*** Begin section ***
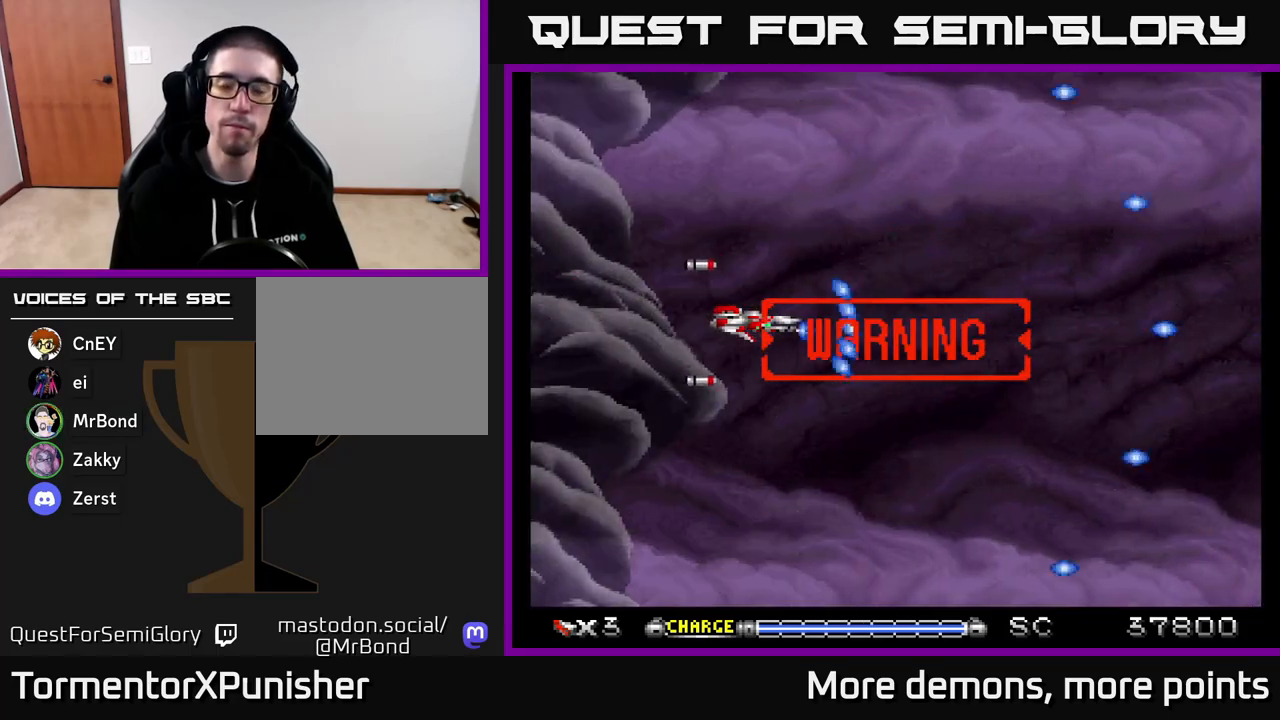
{"buttons": ["A"], "right_stick": "center", "events": []}
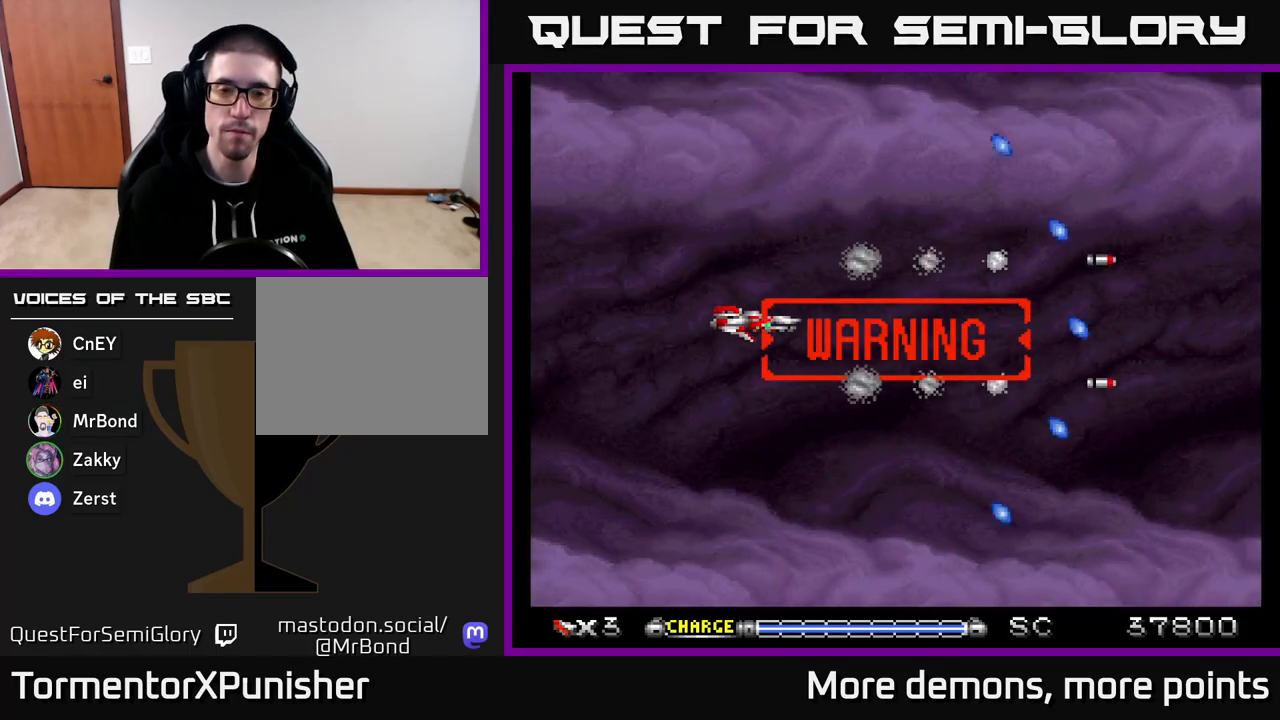
{"buttons": ["A"], "right_stick": "center", "events": []}
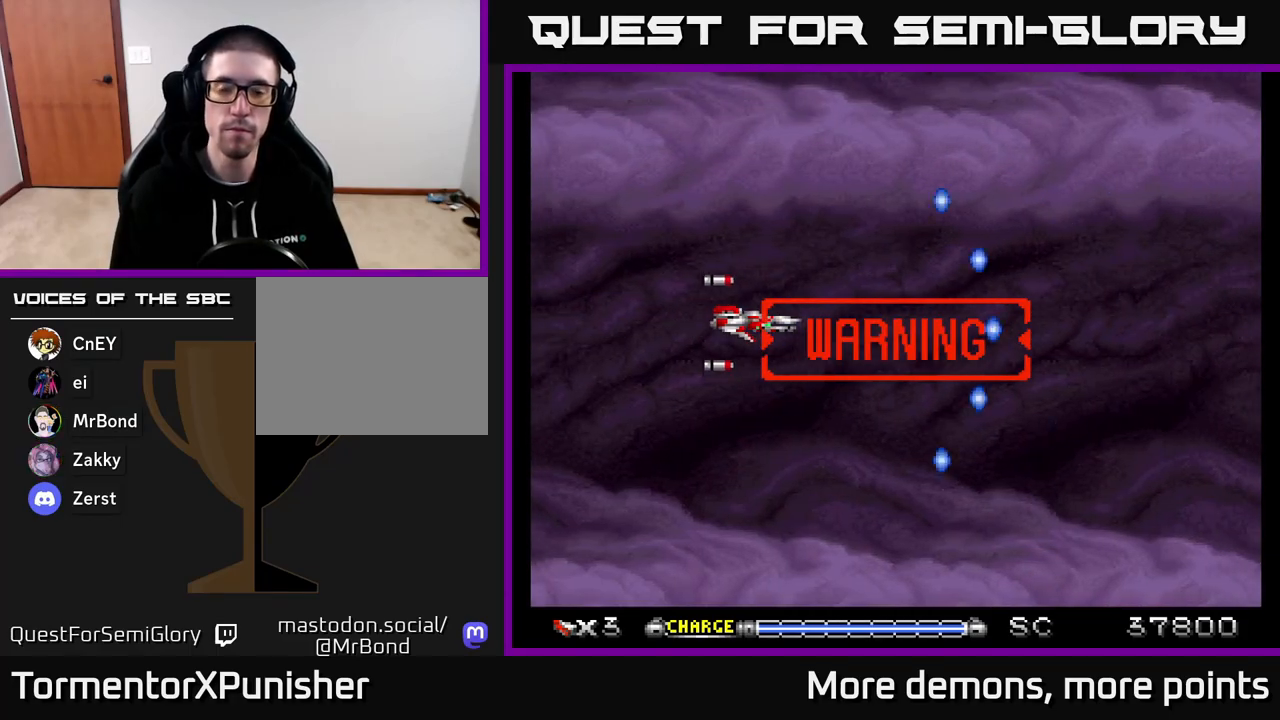
{"buttons": ["A", "DPAD_RIGHT"], "right_stick": "center", "events": [[217, "DPAD_RIGHT", "down"]]}
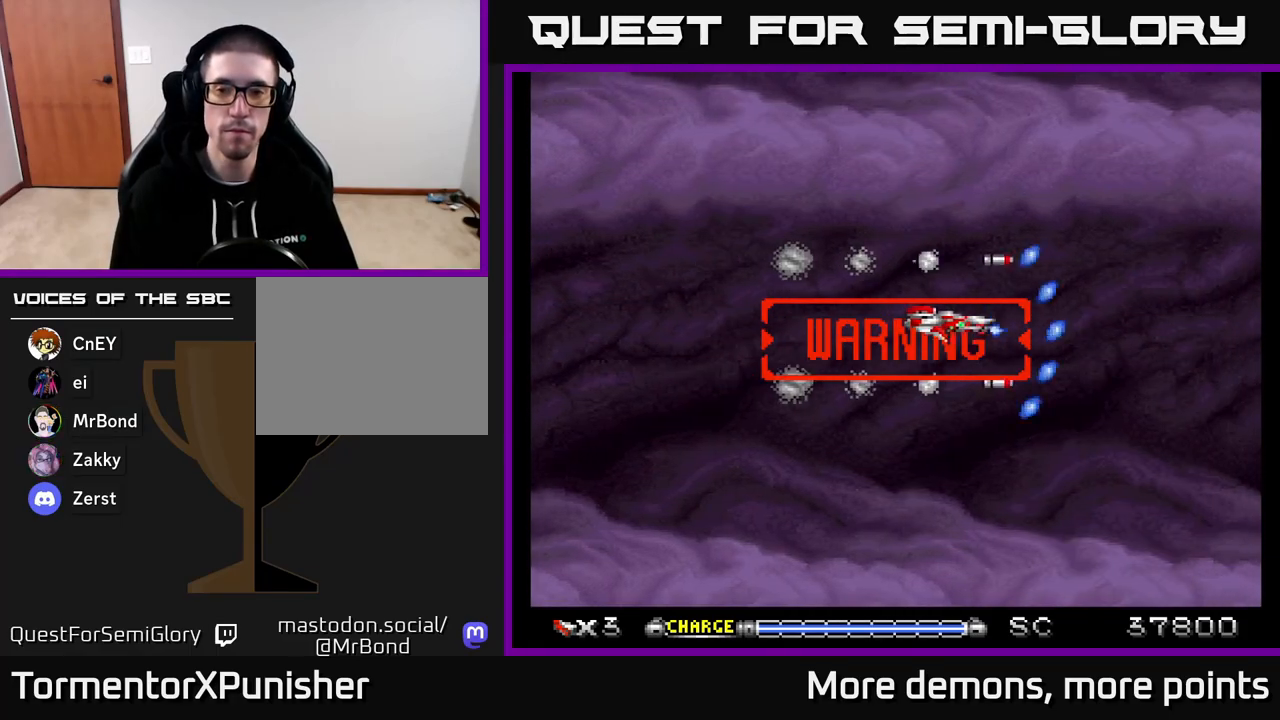
{"buttons": ["A"], "right_stick": "center", "events": [[150, "DPAD_RIGHT", "up"]]}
*** End section ***
Leaving out the pictures, transcribe the material above exactly.

Completed task
{"buttons": ["A"], "right_stick": "center", "events": []}
{"buttons": ["A"], "right_stick": "center", "events": []}
{"buttons": ["A", "DPAD_RIGHT"], "right_stick": "center", "events": [[217, "DPAD_RIGHT", "down"]]}
{"buttons": ["A"], "right_stick": "center", "events": [[150, "DPAD_RIGHT", "up"]]}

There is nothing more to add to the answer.